Stored data entries
= Beginning of Section =
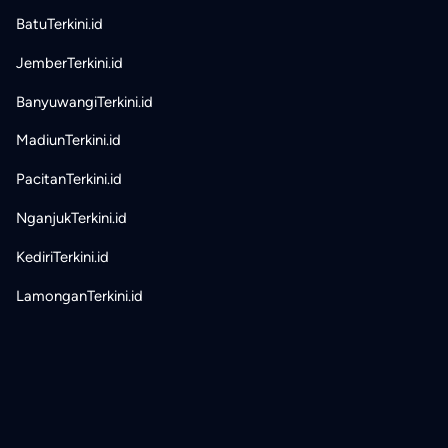
BatuTerkini.id
JemberTerkini.id
BanyuwangiTerkini.id
MadiunTerkini.id
PacitanTerkini.id
NganjukTerkini.id
KediriTerkini.id
LamonganTerkini.id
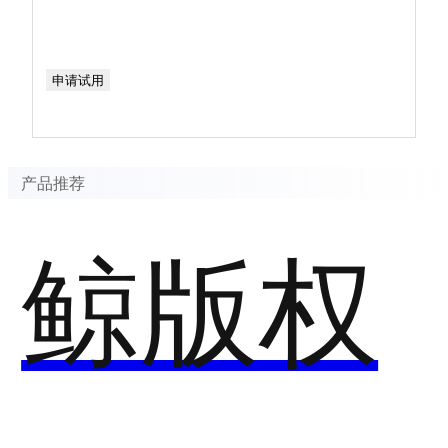
申请试用
产品推荐
鲸版权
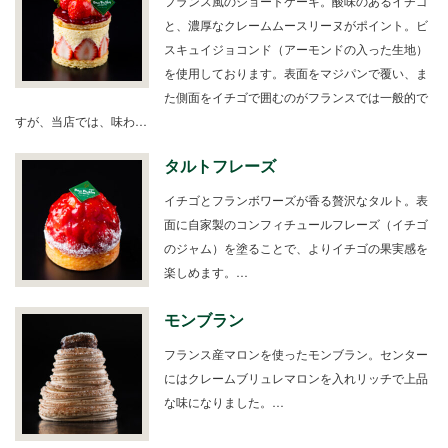
フランス風のショートケーキ。酸味のあるイチゴ
と、濃厚なクレームムースリーヌがポイント。ビ
スキュイジョコンド（アーモンドの入った生地）
を使用しております。表面をマジパンで覆い、ま
た側面をイチゴで囲むのがフランスでは一般的で
すが、当店では、味わ…
タルトフレーズ
イチゴとフランボワーズが香る贅沢なタルト。表
面に自家製のコンフィチュールフレーズ（イチゴ
のジャム）を塗ることで、よりイチゴの果実感を
楽しめます。…
モンブラン
フランス産マロンを使ったモンブラン。センター
にはクレームブリュレマロンを入れリッチで上品
な味になりました。…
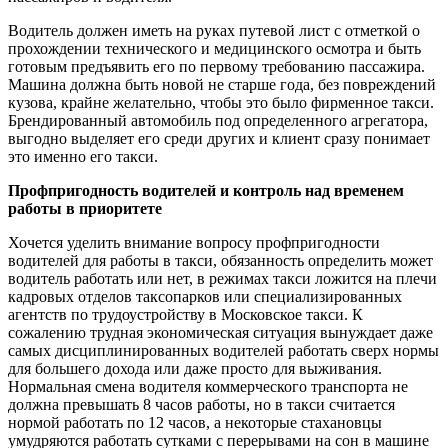
Водитель должен иметь на руках путевой лист с отметкой о
прохождении технического и медицинского осмотра и быть
готовым предъявить его по первому требованию пассажира.
Машина должна быть новой не старше года, без повреждений
кузова, крайне желательно, чтобы это было фирменное такси.
Брендированный автомобиль под определенного агрегатора,
выгодно выделяет его среди других и клиент сразу понимает
это именно его такси.
Профпригодность водителей и контроль над временем
работы в приоритете
Хочется уделить внимание вопросу профпригодности
водителей для работы в такси, обязанность определить может
водитель работать или нет, в режимах такси ложится на плечи
кадровых отделов таксопарков или специализированных
агентств по трудоустройству в Московское такси. К
сожалению трудная экономическая ситуация вынуждает даже
самых дисциплинированных водителей работать сверх нормы
для большего дохода или даже просто для выживания.
Нормальная смена водителя коммерческого транспорта не
должна превышать 8 часов работы, но в такси считается
нормой работать по 12 часов, а некоторые стахановцы
умудряются работать сутками с перерывами на сон в машине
= End of Section =
* **Exercise directions**
Extract each line of the material above that contains the word "должна", and copy every such line in full. Matching is case-sensitive.

* **Answer space**
Машина должна быть новой не старше года, без повреждений
должна превышать 8 часов работы, но в такси считается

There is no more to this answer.